4. Documents, Lists, and Storage

One of the major things about dying is locating all of the documents that your next of kin needs afterwards. My father had a single portfolio with everything, but I still struggled. In the days of technology, I am going to be doing the following for myself, my mother, and the rest of my family:

1. Locate all of the following: birth certificate, social security card, wedding certificate (if married), driver's license, passport, bank accounts, savings accounts, credit cards, life insurance, retirement, health insurance, car insurance, car title, parent's info (date of birth, date of death (if deceased), full name, location of birth, location of death), place of work, work contact, work history. all schooling information (location, years, degrees), safety deposit boxes location and key location (if applicable), address book with family and friends in case of emergency or death, investments (stock, etc). medical info such as doctors along with the Will, Living Will, Personal Instructions, and Power of Attorney.

2. Make a copy or scan everything into a data packet. Create a table of contents on the front. Give versions of these to your spouse and whomever would be next of kin.

3. Gather user name and passwords for all sites (email, social networking, banking, insurance, etc. Make an record of all of them.

4.Take the originals of the items in #1 and the info from #3 and put it somewhere safe. Safety Deposit box or fireproof lockbox or safe. Let people know this is there.

5. Update this info on your birth date every year.
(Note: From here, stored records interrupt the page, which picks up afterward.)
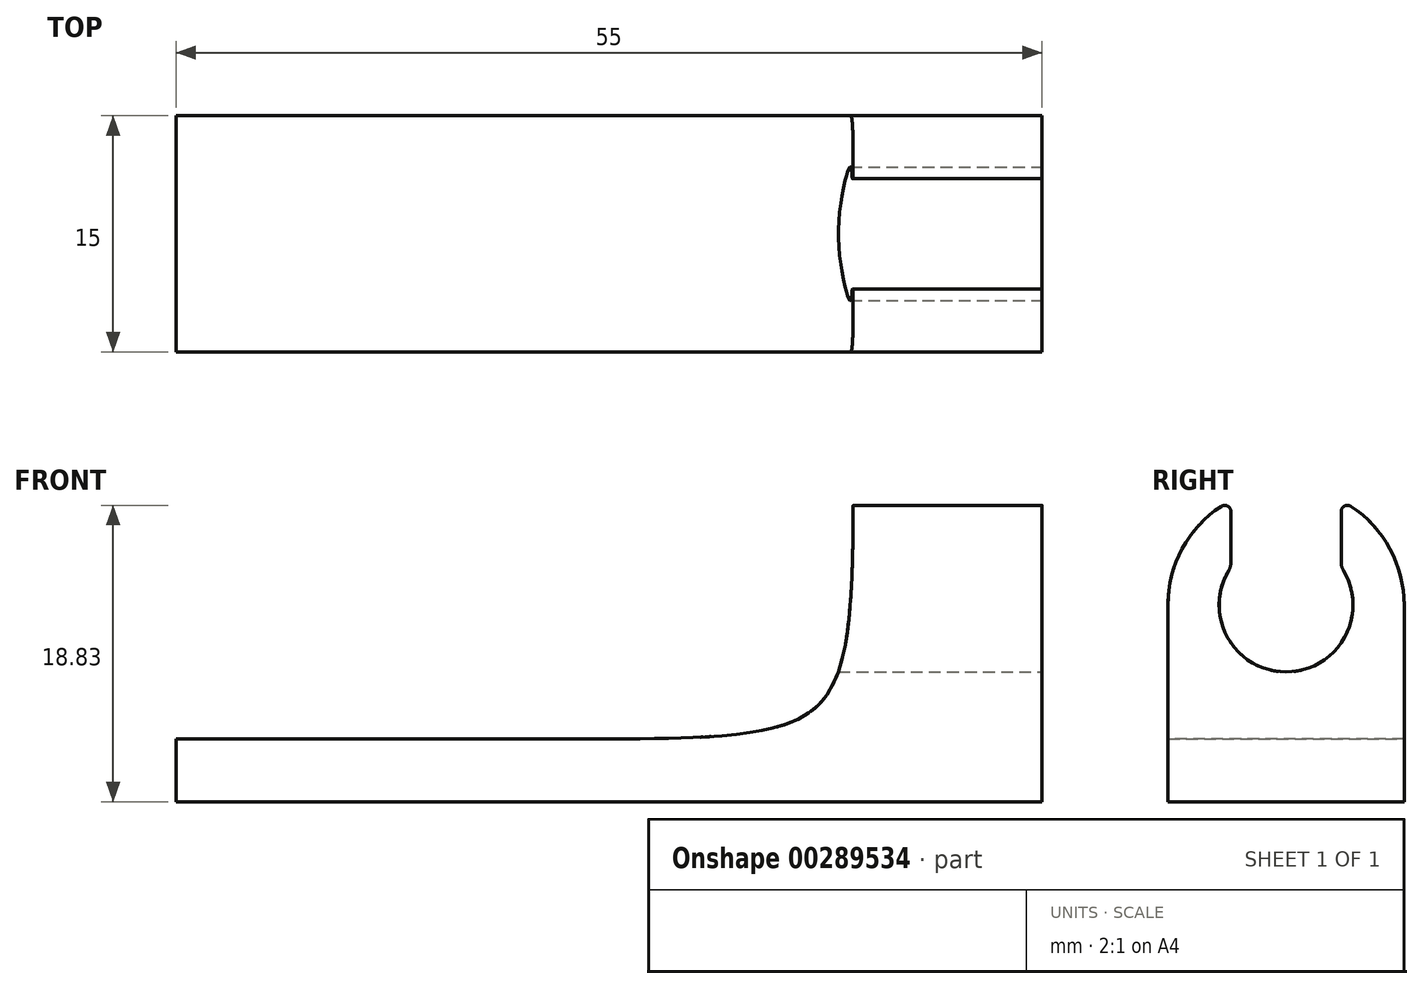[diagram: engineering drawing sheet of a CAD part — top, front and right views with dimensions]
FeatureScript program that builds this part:
annotation { "Feature Type Name" : "Feature", "Feature Type Description" : "" }
export const myFeature = defineFeature(function(context is Context, id is Id, definition is map)
    precondition{}
    {
        {
            var Q0;
            Q0=qCreatedBy(makeId("Top.planeOp"),FACE);
            var sketch = newSketch(context, id + "F0", { "sketchPlane" : qUnion([Q0])});
            skLineSegment(sketch, "E0.bottom", {"start": v(27.5, 7.5) * mm, "end": v(-27.5, 7.5) * mm});
            skLineSegment(sketch, "E0.top", {"start": v(27.5, -7.5) * mm, "end": v(-27.5, -7.5) * mm});
            skLineSegment(sketch, "E0.left", {"start": v(27.5, 7.5) * mm, "end": v(27.5, -7.5) * mm});
            skLineSegment(sketch, "E0.right", {"start": v(-27.5, 7.5) * mm, "end": v(-27.5, -7.5) * mm});
            skPoint(sketch, "E0.middle", {"position": v(0, 0) * mm});
            skSolve(sketch);
        }
        {
            var Q0;
            Q0=makeQuery(id+"F0.imprint","IMPRINT",FACE,{"disambiguationData":[TD([[makeQuery(id+"F0.imprint","IMPRINT",EDGE,{"derivedFrom":sQuery(id+"F0.wireOp",EDGE,"E0.bottom")}),1.0]])]});
            extrude(context, id + "F1", {"entities" : qUnion([Q0]), "depth" : 20 * mm});
        }
        {
            var Q0;
            Q0=makeQuery(id+"F1.opExtrude","SWEPT_FACE",FACE,{"disambiguationData":[OSD([sQuery(id+"F0.wireOp",EDGE,"E0.left")])]});
            var sketch = newSketch(context, id + "F2", { "sketchPlane" : qUnion([Q0])});
            skArc(sketch, "E1", {"start": v(7.5, 12.5) * mm, "mid": v(6.6, 16.06) * mm, "end": v(4.12, 18.77) * mm});
            skPoint(sketch, "E1.first.point", {"position": v(0, 20) * mm});
            skPoint(sketch, "E1.second.point", {"position": v(-7.5, 12.5) * mm});
            skPoint(sketch, "E1.third.point", {"position": v(7.5, 12.5) * mm});
            skLineSegment(sketch, "E2.left", {"start": v(-7.5, 20) * mm, "end": v(-7.5, 12.5) * mm});
            skLineSegment(sketch, "E2.right", {"start": v(7.5, 20) * mm, "end": v(7.5, 12.5) * mm});
            skArc(sketch, "E3", {"start": v(-3.64, 14.69) * mm, "mid": v(0, 8.25) * mm, "end": v(3.64, 14.69) * mm});
            skLineSegment(sketch, "E4.left", {"start": v(-3.5, 18.43) * mm, "end": v(-3.5, 15.2) * mm});
            skLineSegment(sketch, "E4.right", {"start": v(3.5, 18.43) * mm, "end": v(3.5, 15.2) * mm});
            skArc(sketch, "E5.trimOffspring", {"start": v(-4.12, 18.77) * mm, "mid": v(-6.6, 16.06) * mm, "end": v(-7.5, 12.5) * mm});
            skPoint(sketch, "E6.orphan", {"position": v(-3.5, 12.5) * mm});
            skPoint(sketch, "E7.orphan", {"position": v(3.5, 12.5) * mm});
            skLineSegment(sketch, "E8", {"start": v(-7.5, 20) * mm, "end": v(7.5, 20) * mm});
            skPoint(sketch, "E9.visualSharp", {"position": v(-3.5, 19.13) * mm});
            skArc(sketch, "E9.filletArc", {"start": v(-3.5, 18.43) * mm, "mid": v(-3.71, 18.79) * mm, "end": v(-4.12, 18.77) * mm});
            skPoint(sketch, "E10.visualSharp", {"position": v(3.5, 19.13) * mm});
            skArc(sketch, "E10.filletArc", {"start": v(4.12, 18.77) * mm, "mid": v(3.71, 18.79) * mm, "end": v(3.5, 18.43) * mm});
            skPoint(sketch, "E11.visualSharp", {"position": v(-3.5, 14.91) * mm});
            skArc(sketch, "E11.filletArc", {"start": v(-3.64, 14.69) * mm, "mid": v(-3.54, 14.94) * mm, "end": v(-3.5, 15.2) * mm});
            skPoint(sketch, "E12.visualSharp", {"position": v(3.5, 14.91) * mm});
            skArc(sketch, "E12.filletArc", {"start": v(3.5, 15.2) * mm, "mid": v(3.54, 14.94) * mm, "end": v(3.64, 14.69) * mm});
            skSolve(sketch);
        }
        {
            var Q0;
            Q0 = qSketchRegion(id + "F2", true);
            extrude(context, id + "F3", {"entities" : qUnion([Q0]), "operationType" : NewBodyOperationType.REMOVE, "endBound" : BoundingType.THROUGH_ALL, "oppositeDirection" : true, "depth" : 25 * mm});
        }
        {
            var Q0;
            Q0=makeQuery(id+"F1.opExtrude","SWEPT_FACE",FACE,{"disambiguationData":[OSD([sQuery(id+"F0.wireOp",EDGE,"E0.top")])]});
            var sketch = newSketch(context, id + "F4", { "sketchPlane" : qUnion([Q0])});
            skLineSegment(sketch, "E13", {"start": v(-27.5, 4) * mm, "end": v(15.5, 4) * mm});
            skLineSegment(sketch, "E14", {"start": v(15.5, 4) * mm, "end": v(15.5, 24) * mm});
            skLineSegment(sketch, "E15", {"start": v(15.5, 24) * mm, "end": v(-27.5, 24) * mm});
            skLineSegment(sketch, "E16", {"start": v(-27.5, 24) * mm, "end": v(-27.5, 4) * mm});
            skPoint(sketch, "E17.visualSharp", {"position": v(15.5, 4) * mm});
            skLineSegment(sketch, "E17.filletArc", {"start": v(15.5, 4) * mm, "end": v(15.5, 4) * mm});
            skSolve(sketch);
        }
        {
            var Q0;
            Q0 = qSketchRegion(id + "F4", true);
            extrude(context, id + "F5", {"entities" : qUnion([Q0]), "operationType" : NewBodyOperationType.REMOVE, "endBound" : BoundingType.THROUGH_ALL, "oppositeDirection" : true, "depth" : 25 * mm});
        }
        {
            var Q0;
            Q0=makeQuery(id+"F5.boolean.opBoolean","COPY",EDGE,{"derivedFrom":makeQuery(id+"F5.opExtrude","SWEPT_EDGE",EDGE,{"disambiguationData":[OSD([sQuery(id+"F4.wireOp",EDGE,"E13"),sQuery(id+"F4.wireOp",EDGE,"E14")])]})});
            fillet(context, id + "F6", {"entities" : qUnion([Q0]), "radius" : 14.5 * mm, "tangentPropagation" : true, "rho" : 0.7, "crossSection" : FilletCrossSection.CONIC, "allowEdgeOverflow" : false});
        }
    });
5. Remember that even with death, your life must go on

The time between my father's heart attack and his death (5 days) was a period when time stopped. I don't remember anything except the trips to the hospital and the cemetery. Since then, while trying to get back to normal, there is a tendency to push your own life aside to deal with the death. You can't do that. You can't pause our own life while completing the final chapter of your lost love one. It is ok to be sad, emotional, and miss them. It is not OK to stop your life for them. The loved one would not want that.

I hope my experiences can help those of you that read my blog for any future experiences you go thru. I know I am going to put my documentation in order in case something were to happen to me.